**GOAL OF THE EXERCISE**
Copy the lines below word for word, leaving out the pictures.

++++++++

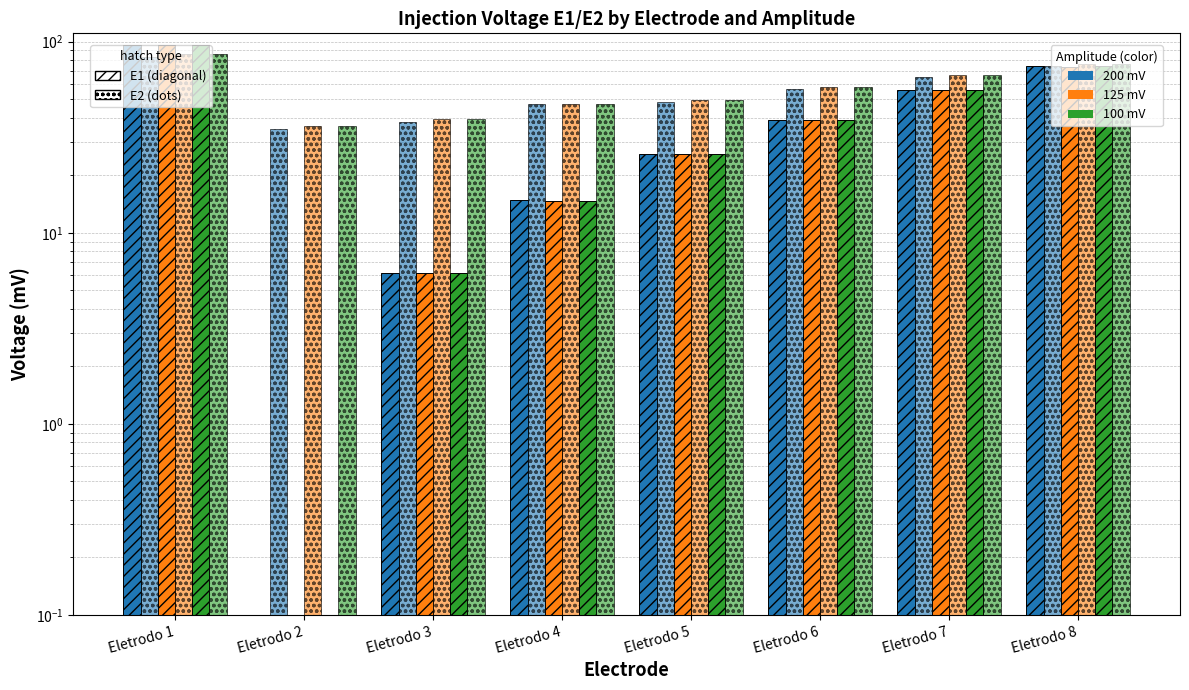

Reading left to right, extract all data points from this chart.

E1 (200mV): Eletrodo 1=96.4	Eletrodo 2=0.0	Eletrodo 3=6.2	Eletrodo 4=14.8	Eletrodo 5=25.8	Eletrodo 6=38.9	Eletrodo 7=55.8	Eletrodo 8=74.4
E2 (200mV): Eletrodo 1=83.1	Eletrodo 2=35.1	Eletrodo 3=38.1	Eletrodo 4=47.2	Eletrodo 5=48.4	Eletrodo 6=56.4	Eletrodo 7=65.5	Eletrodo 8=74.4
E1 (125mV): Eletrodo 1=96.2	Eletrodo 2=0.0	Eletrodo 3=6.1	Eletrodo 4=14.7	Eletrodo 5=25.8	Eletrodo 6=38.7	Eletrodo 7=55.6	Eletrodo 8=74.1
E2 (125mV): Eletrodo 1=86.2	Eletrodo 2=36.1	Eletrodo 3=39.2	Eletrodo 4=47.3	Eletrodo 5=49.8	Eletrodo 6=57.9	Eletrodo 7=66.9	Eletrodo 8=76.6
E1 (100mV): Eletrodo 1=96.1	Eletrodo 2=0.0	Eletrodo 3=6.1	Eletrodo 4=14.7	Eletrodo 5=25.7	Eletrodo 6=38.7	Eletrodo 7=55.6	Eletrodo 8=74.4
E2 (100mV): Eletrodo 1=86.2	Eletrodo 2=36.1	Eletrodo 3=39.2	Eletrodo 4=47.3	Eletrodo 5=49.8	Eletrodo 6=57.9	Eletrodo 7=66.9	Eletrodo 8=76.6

++++++++

**OUTPUT FOR THIS TASK**
Reading left to right, extract all data points from this chart.

E1 (200mV): Eletrodo 1=96.4	Eletrodo 2=0.0	Eletrodo 3=6.2	Eletrodo 4=14.8	Eletrodo 5=25.8	Eletrodo 6=38.9	Eletrodo 7=55.8	Eletrodo 8=74.4
E2 (200mV): Eletrodo 1=83.1	Eletrodo 2=35.1	Eletrodo 3=38.1	Eletrodo 4=47.2	Eletrodo 5=48.4	Eletrodo 6=56.4	Eletrodo 7=65.5	Eletrodo 8=74.4
E1 (125mV): Eletrodo 1=96.2	Eletrodo 2=0.0	Eletrodo 3=6.1	Eletrodo 4=14.7	Eletrodo 5=25.8	Eletrodo 6=38.7	Eletrodo 7=55.6	Eletrodo 8=74.1
E2 (125mV): Eletrodo 1=86.2	Eletrodo 2=36.1	Eletrodo 3=39.2	Eletrodo 4=47.3	Eletrodo 5=49.8	Eletrodo 6=57.9	Eletrodo 7=66.9	Eletrodo 8=76.6
E1 (100mV): Eletrodo 1=96.1	Eletrodo 2=0.0	Eletrodo 3=6.1	Eletrodo 4=14.7	Eletrodo 5=25.7	Eletrodo 6=38.7	Eletrodo 7=55.6	Eletrodo 8=74.4
E2 (100mV): Eletrodo 1=86.2	Eletrodo 2=36.1	Eletrodo 3=39.2	Eletrodo 4=47.3	Eletrodo 5=49.8	Eletrodo 6=57.9	Eletrodo 7=66.9	Eletrodo 8=76.6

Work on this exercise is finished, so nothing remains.